Глава 1.

Настоящее время. 14 октября.

Я сжимаю руль, пока дождь хлещет по лобовому стеклу. Санкт-Петербург встречает меня хмуро: серые улицы, тусклые фонари, прохожие, прячущиеся под зонтами. Неделю назад я переехала сюда из своего маленького городка на юге — тихого, душного места, где все знают друг друга, а возможности заканчиваются на местной фабрике или в кафе у реки. Я хотела двигаться дальше, расти, видеть мир за пределами тех же лиц и улиц. Редакция "Городского вестника" предложила мне место ведущего репортера — шанс, от которого не отказываются. Но родители были против: мама плакала, говорила, что большой город меня сломает, папа молчал, но его взгляд был тяжелым, как будто я предаю семью. А я? Я не хотела оставлять подругу Аню, с которой мы делили секреты с детства, и маленькую сестру Катю, которая смотрит на меня как на героя. "Ты нас бросаешь", — сказала она, и это кольнуло сильнее, чем я ожидала. Но я не могла остаться. Там я задыхалась, чувствовала себя в ловушке, как будто жизнь проходит мимо.
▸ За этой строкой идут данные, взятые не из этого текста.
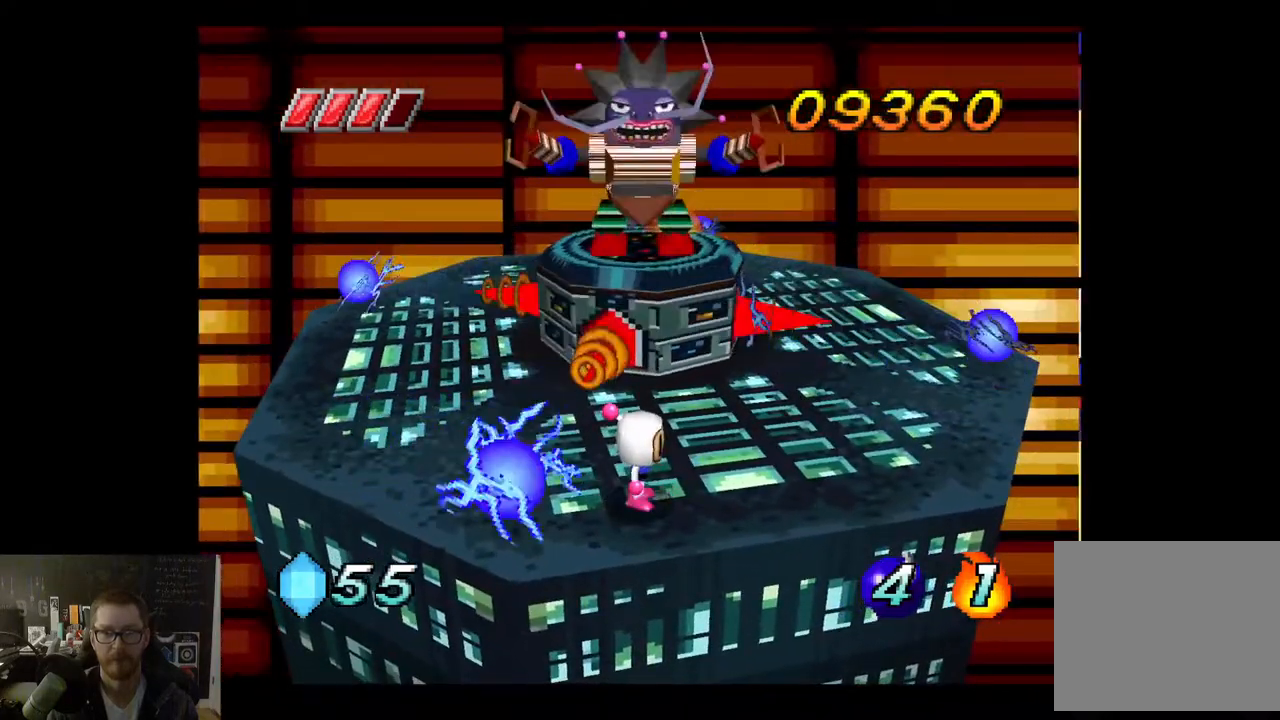
{"buttons": [], "left_stick": "center", "right_stick": "center", "events": [[150, "A", "up"], [183, "left_stick", "center"], [367, "left_stick", "up"], [383, "X", "down"], [450, "X", "up"], [500, "left_stick", "center"]]}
Здесь, в Питере, я надеюсь найти себя — или хотя бы притвориться, что нашла.

Утро начинается сумбурно. Я опаздываю на встречу с источником — каким-то чиновником, обещающим сдать компромат на строительную компанию. Мой редактор назвал это "билетом в большой репортаж". Я включаю радио, чтобы отвлечься от мыслей о семье, но вместо музыки слышу предупреждение: "Сильный дождь, осторожнее на дорогах". Фыркаю. Как будто я не умею водить.

Перекресток впереди переключается на зеленый. Я жму на газ, но из ниоткуда вылетает грузовик. Его фары слепят меня сквозь пелену дождя, он слишком близко, слишком быстро. Я резко кручу руль влево, но поздно — металл скрежещет о металл, моя машина подпрыгивает, как будто ее подбросили, стекло водительской двери трескается паутиной трещин, а кузов сминается с оглушительным грохотом. Мир вертится: небо, асфальт, вспышки фар — все сливается в вихрь. Голова ударяется о подголовник, подушка безопасности хлопает, как взрыв, и на миг все темнеет. Я чувствую толчок, запах жженой резины и бензина, но боли нет — только оглушающий шум в ушах и вкус крови на губе от прикушенного языка.

Когда прихожу в себя, я уже в больнице. Яркий свет ламп режет глаза, вокруг суета: белые халаты, тележки с инструментами, запах антисептика. Сижу на кушетке в приемном покое, кто-то сует мне под нос фонарик.

— В порядке, — бормочу я, отмахиваясь. — Я в порядке.

Шок еще держит меня, адреналин пульсирует в венах, и я не чувствую ничего, кроме раздражения. Все обошлось — царапины, синяки, ничего серьезного. Нужно просто уйти, вернуться к работе, не тратить время на эту ерунду.

Я встаю, ноги слегка дрожат, но держат. Медсестра хватает меня за руку:
— Подождите, вы ранены! Нужно осмотреть.
— Я сказала, я в порядке! — кричу, выдергивая руку. Голос срывается, эхом отдается в коридоре. — Отпустите меня, мне некогда! У меня встреча!
Она смотрит на меня как на сумасшедшую, зовет коллегу — парня в форме, который пытается усадить меня обратно.
— Да сядьте же, у вас может быть сотрясение. И ногу, скорее всего нужно зашивать.
— Какая нога? — огрызаюсь, но когда смотрю вниз, вижу: джинсы на бедре порваны, и сквозь ткань проступает кровь. Я не замечала ее раньше — шок заглушил боль, но теперь она накатывает волной, острая, как нож. Я морщусь, но упрямо продолжаю вырываться. — Это ерунда, я сама разберусь!

И тут я слышу его голос. Низкий, спокойный, но с той властной ноткой, которая врезается в память, как нож.
— Что за крики? – говорит он и ширма открывается.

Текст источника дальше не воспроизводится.